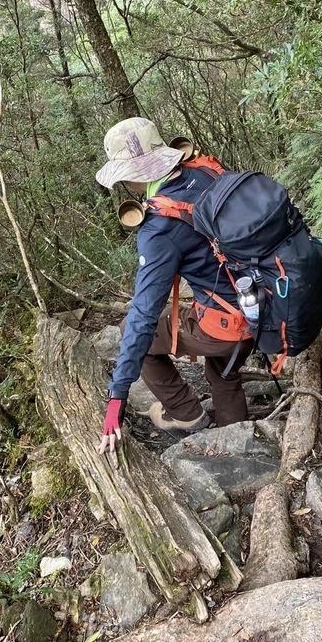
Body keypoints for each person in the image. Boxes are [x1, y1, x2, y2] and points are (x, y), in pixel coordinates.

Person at [96, 117, 255, 454]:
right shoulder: (206, 171)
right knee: (223, 365)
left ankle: (186, 414)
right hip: (267, 303)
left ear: (128, 174)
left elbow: (142, 314)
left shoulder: (158, 229)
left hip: (231, 327)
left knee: (129, 329)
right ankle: (238, 439)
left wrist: (117, 396)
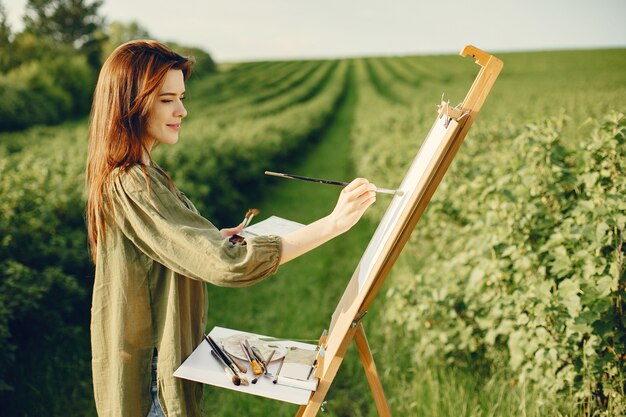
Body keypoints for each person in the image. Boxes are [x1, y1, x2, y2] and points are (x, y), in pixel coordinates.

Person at [85, 40, 377, 417]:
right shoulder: (134, 184)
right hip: (151, 379)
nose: (182, 110)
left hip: (153, 366)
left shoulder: (141, 176)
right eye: (167, 99)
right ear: (131, 104)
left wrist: (208, 240)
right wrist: (333, 223)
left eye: (182, 97)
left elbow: (162, 252)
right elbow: (230, 265)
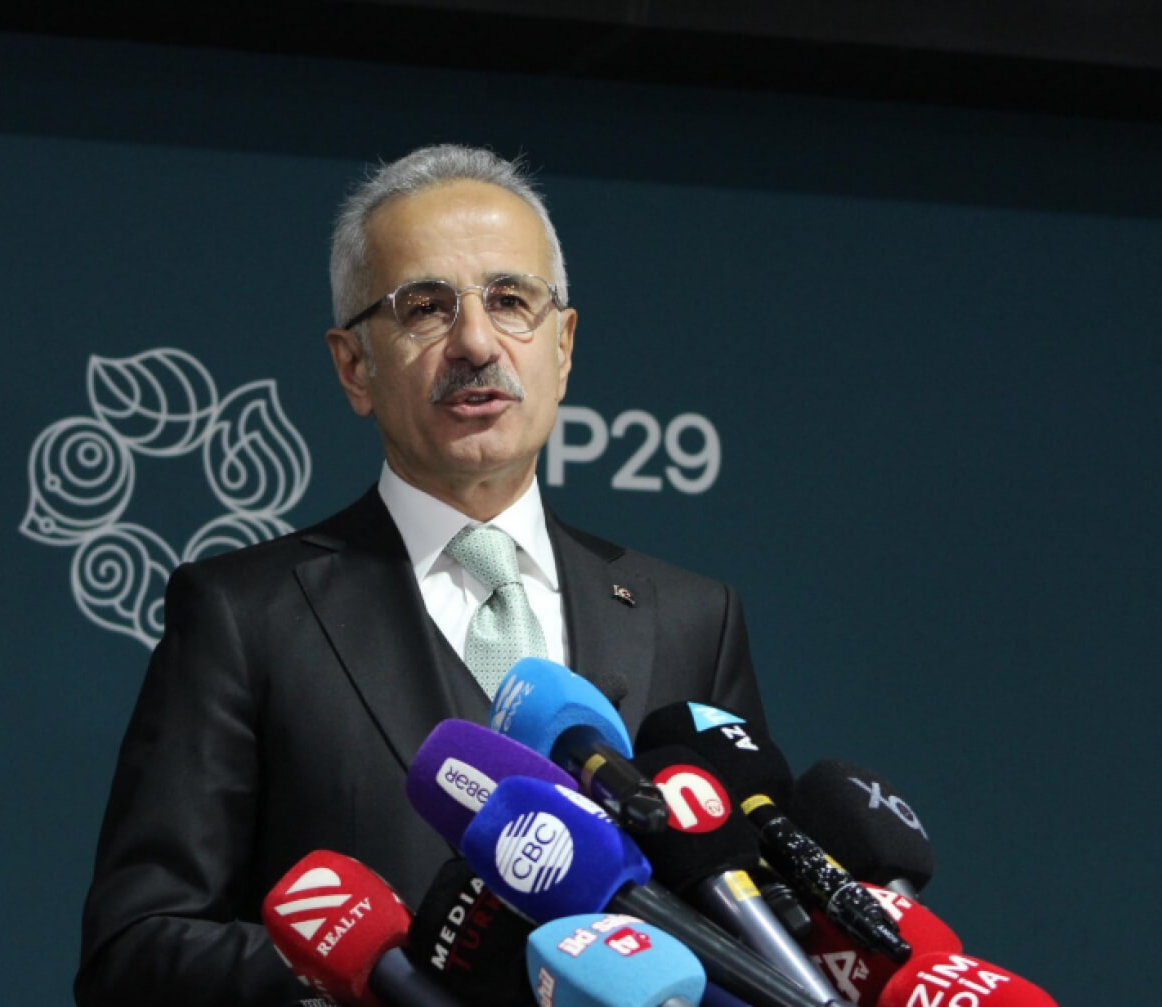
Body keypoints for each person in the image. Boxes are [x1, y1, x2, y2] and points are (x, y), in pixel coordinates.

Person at [74, 144, 764, 1006]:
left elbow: (751, 922)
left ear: (563, 345)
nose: (475, 342)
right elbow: (136, 951)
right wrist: (377, 971)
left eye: (510, 300)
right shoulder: (244, 617)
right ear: (354, 365)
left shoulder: (693, 618)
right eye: (426, 309)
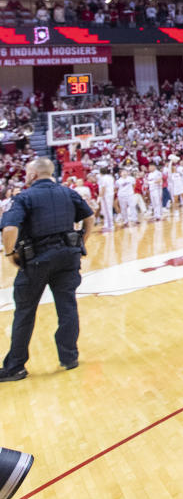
-.-.-
WORK INSTRUCTION
The string "wrist" may appear in lines of the entries above. Say how many such lines there are, as a number only.

YOUR SOLUTION
4